Esta obra ha circulado por varios escenarios internacionales, ha sido protagonizada por grandísimos actores, como el argentino Héctor Alterio; es un éxito que recorre el mundo cuyos derechos adquiere la productora The Cow Company, que ha traído interesantes espectáculos desarrollados con elenco local ("Sunset limited", "Rojo", "Un dios salvaje", y otros más prescindibles como "Le prenom" y "Pulmones"). Lo que demuestra que lo masivo también puede ser complejo y de buena calidad.

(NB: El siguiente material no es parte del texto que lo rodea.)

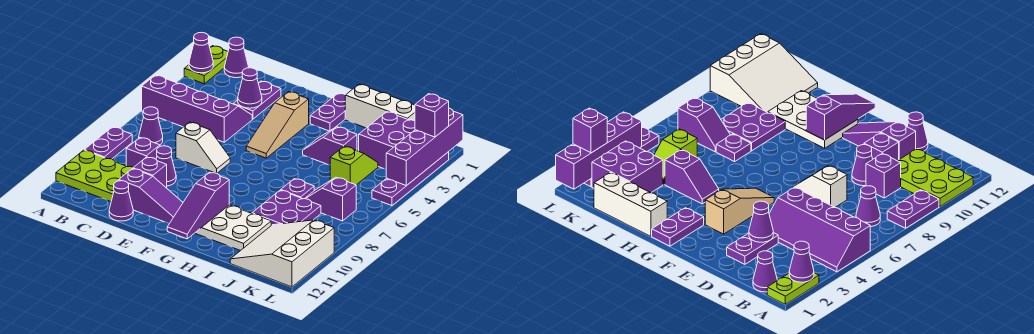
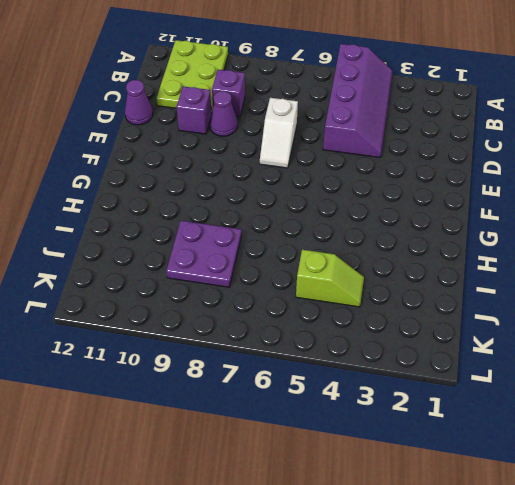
none -> lime plate A1:A2 level 1
none -> purple plate A8:A9 level 1
none -> purple cone B1 level 1
none -> purple cone B7 level 1

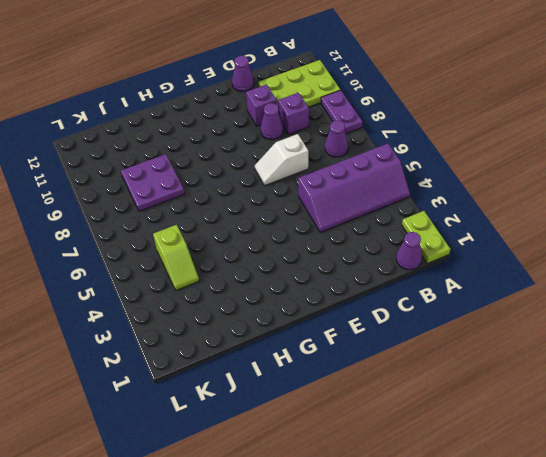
none -> purple plate D2:D3 level 1
none -> purple slope D11:F11 level 1 top D
none -> tan slope F3:F5 level 1 top 3
none -> purple plate G1:G2 level 1

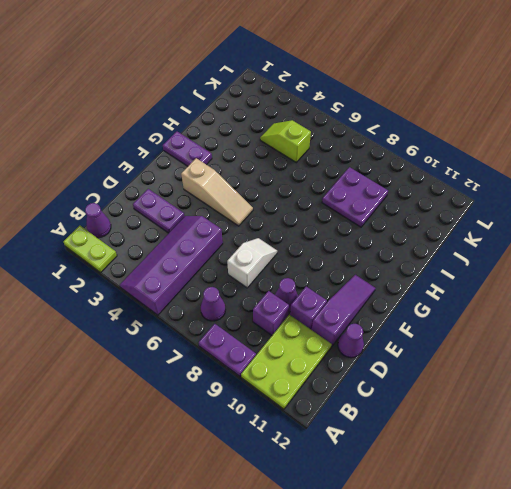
none -> white plate G10:I11 level 1
none -> white brick H1:J1 level 1
none -> purple slope H4:I4 level 1 top I
none -> purple plate I7 level 1

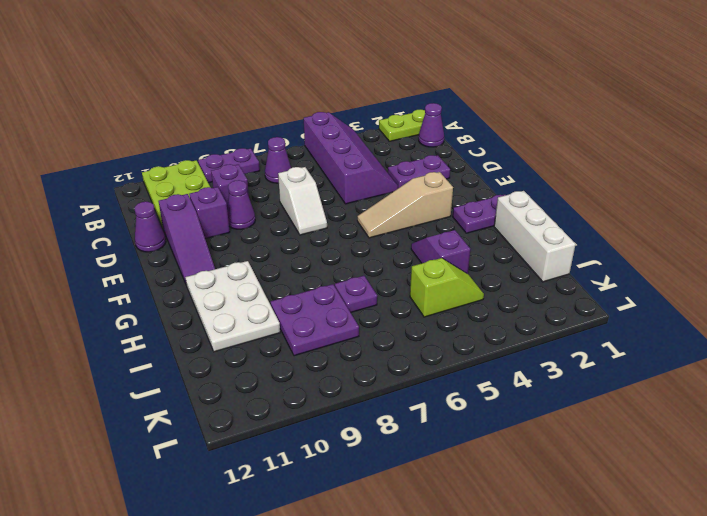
none -> purple brick J2:K3 level 1
none -> purple slope J7:K7 level 1 top K
none -> white slope J10:L12 level 1 top L
none -> purple plate L2:L5 level 1

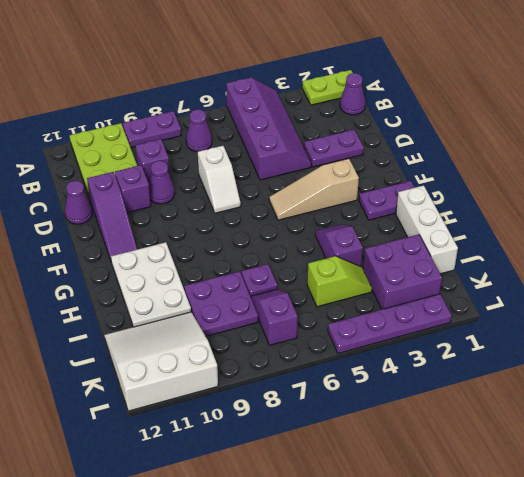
none -> purple cone A2 level 2
none -> purple cone D3 level 2
none -> purple slope G10:G12 level 2 top 10
none -> purple brick L1:L4 level 2

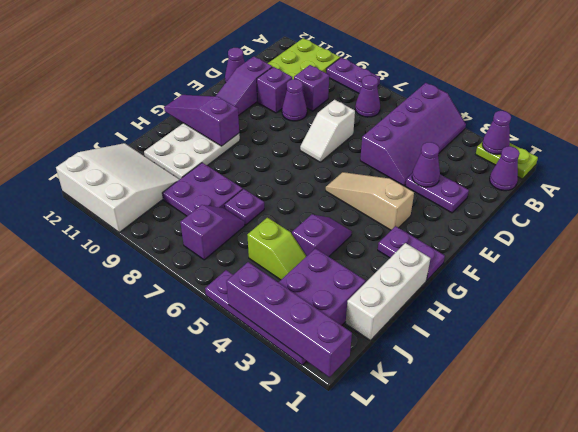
none -> purple brick L2 level 3

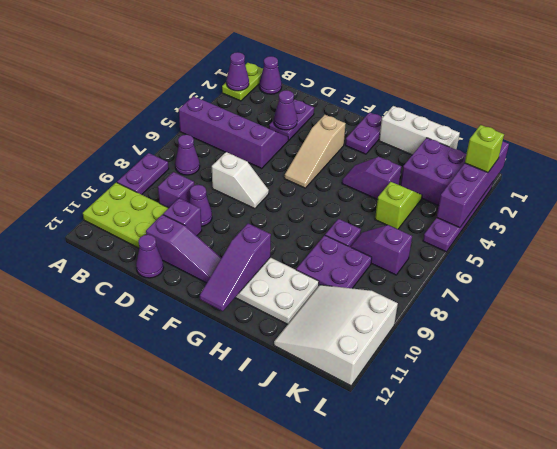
lime brick L2 level 3 -> purple brick L2 level 3

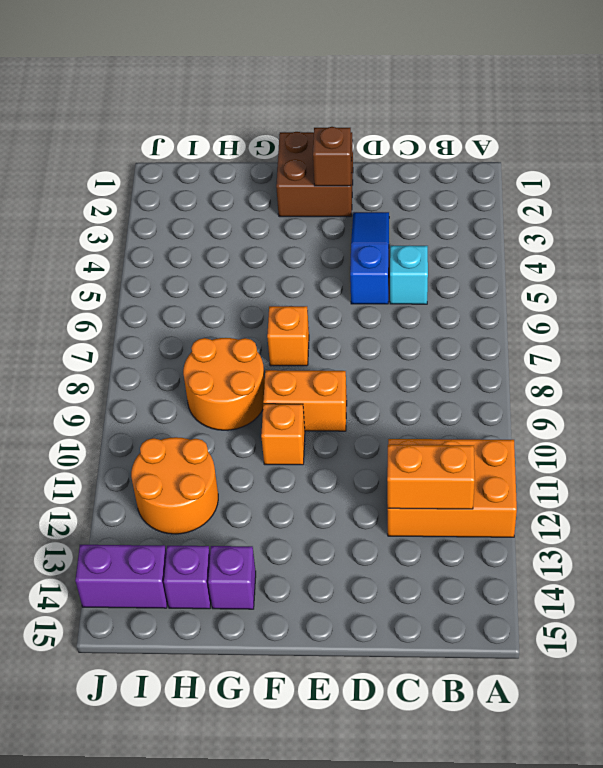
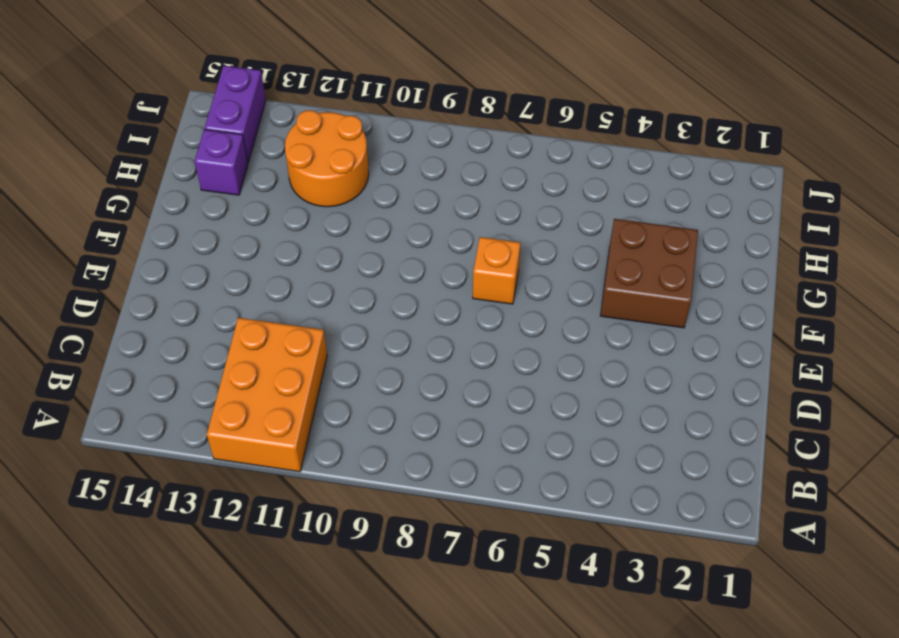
brown brick F3:G4 level 1 -> brown brick E1:F2 level 1
none -> cyan brick C5 level 1
none -> blue slope D3:D5 level 1 top 5
none -> orange brick E9:F9 level 1

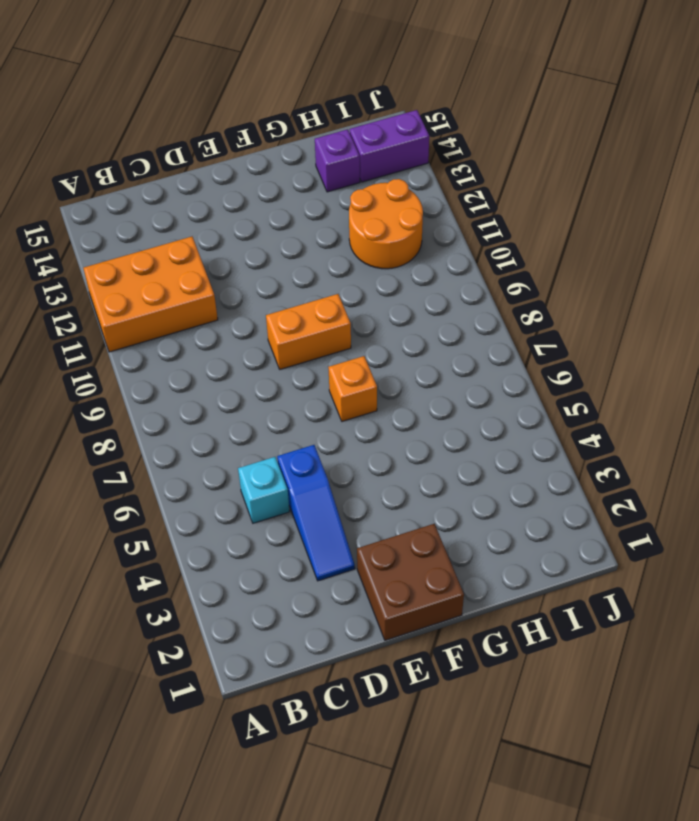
none -> orange brick F10 level 1
none -> orange round brick G8:H9 level 1
none -> purple brick G14 level 1

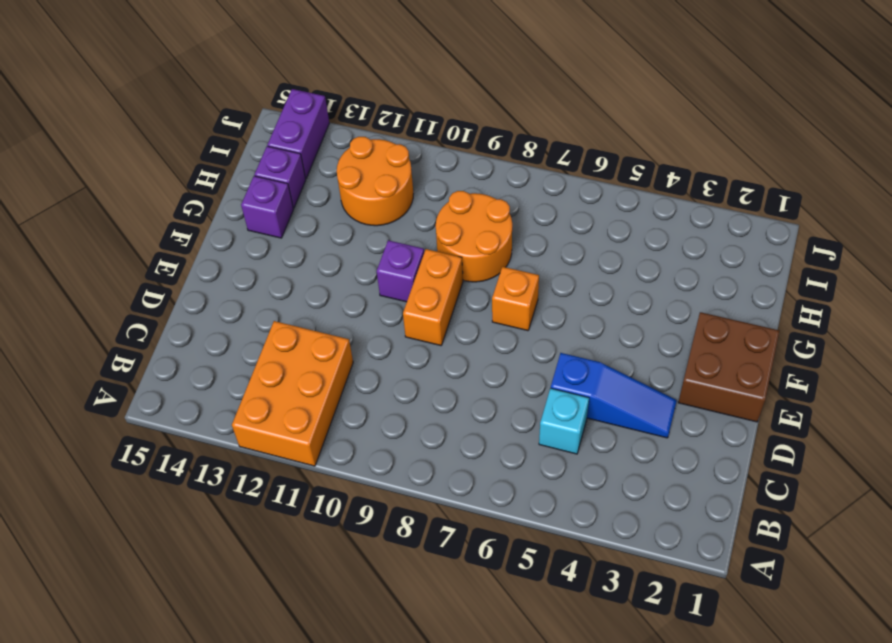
purple brick F10 level 1 -> orange brick F10 level 1
none -> orange brick B12:C12 level 2
none -> brown brick E2 level 2

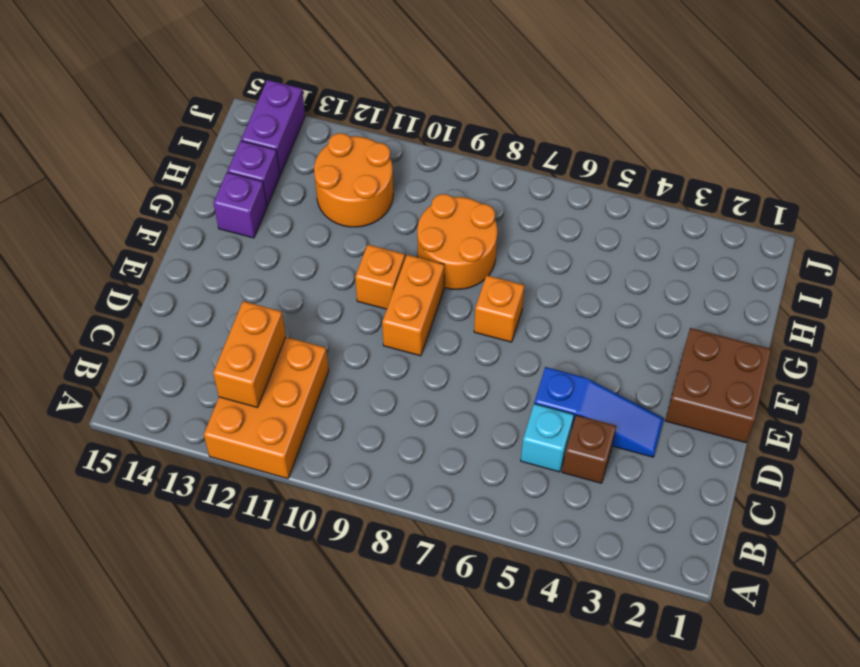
brown brick C4 level 1 -> brown brick E2 level 2

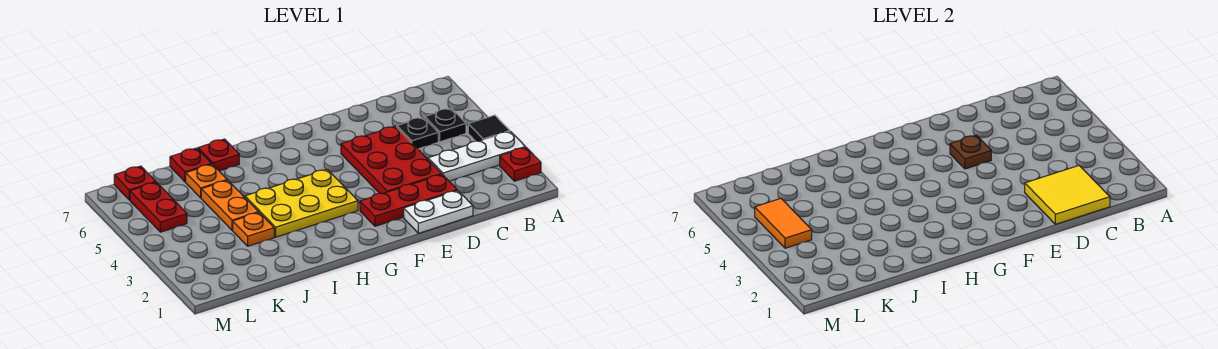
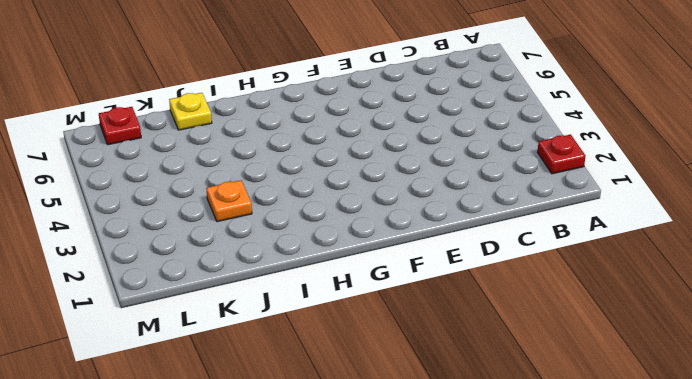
yellow plate J7 level 1 -> red plate J7 level 1
none -> white plate A3:C3 level 1
none -> black tile A4 level 1
none -> black plate B5 level 1

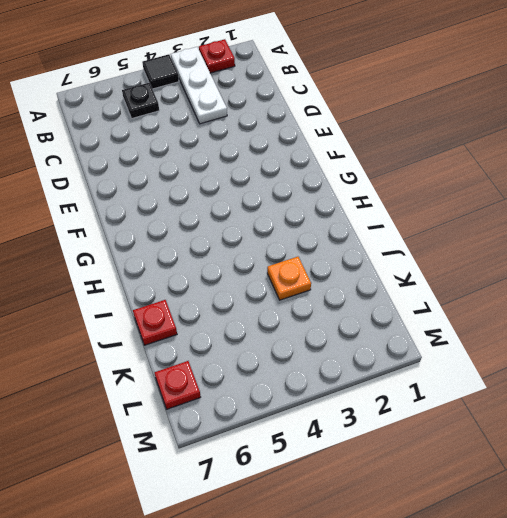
none -> black plate C5 level 1
none -> white plate D1:E1 level 1
none -> red plate D2:F2 level 1

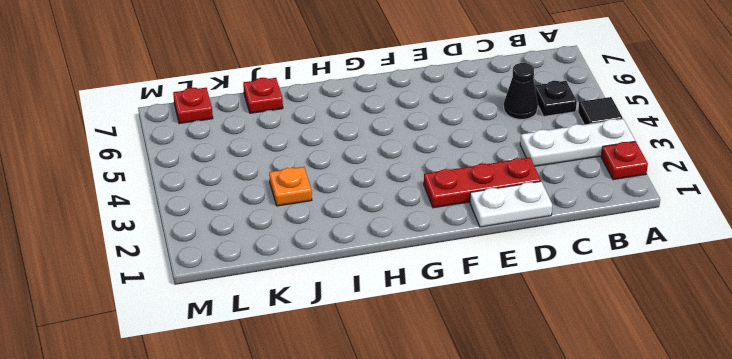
black cone C5 level 1 -> black plate C5 level 1
none -> red plate D3:E5 level 1
none -> yellow plate G3:I4 level 1
none -> red plate I7 level 1

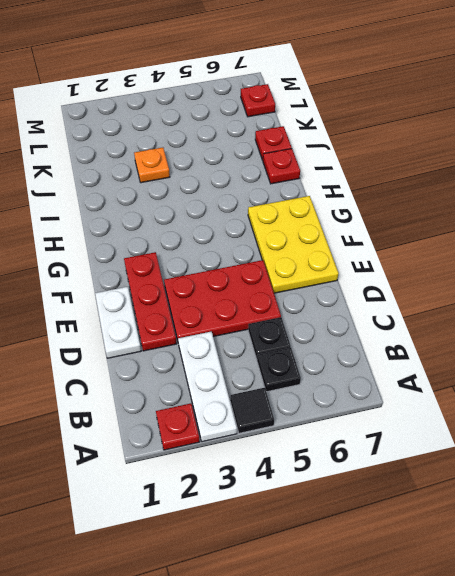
yellow plate E6:G7 level 1 -> yellow plate G3:I4 level 1
none -> orange plate J4:J5 level 1
none -> orange plate J6 level 1
none -> red plate L5:L6 level 1

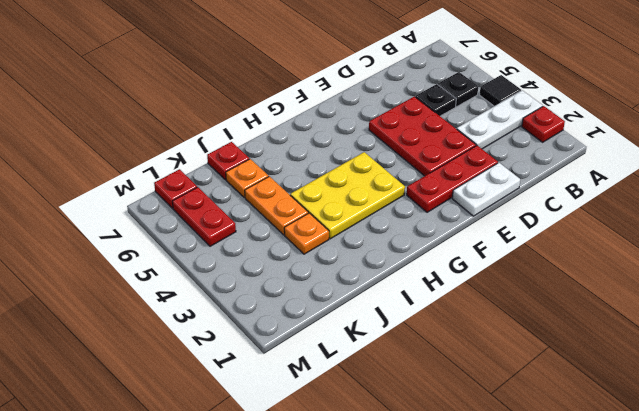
none -> red plate I7 level 1
none -> yellow tile C1:D2 level 2
none -> brown plate E5 level 2

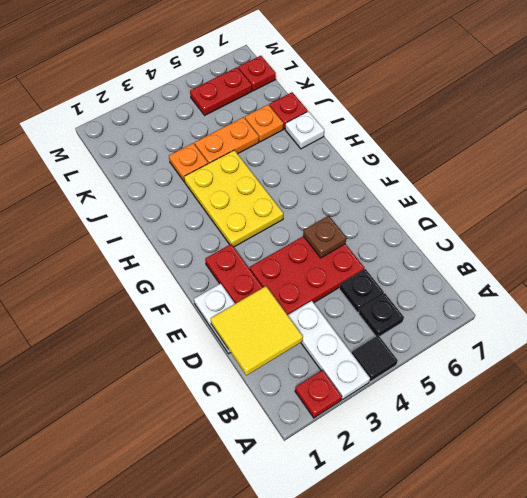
white plate I7 level 1 -> red plate I7 level 1
none -> orange tile L4:L5 level 2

Hacia el final de la obra hay una escena de retorno al origen, la escena del anhelo de ir hacia la madre. Justo después resuena la frase de la encantadora enfermera (Carolina Arredondo), como una puerta hacia el exterior y simbólica: "Salgamos. Este tiempo tan precioso no dura mucho". La iluminación momentánea se difumina y, cuando prenden las luces, mi vecina de butaca llora; imagino que llora a su padre. Héctor Noguera nos ha obligado a hacer un ejercicio siempre delicado y doloroso: descomponer a nuestro propio padre.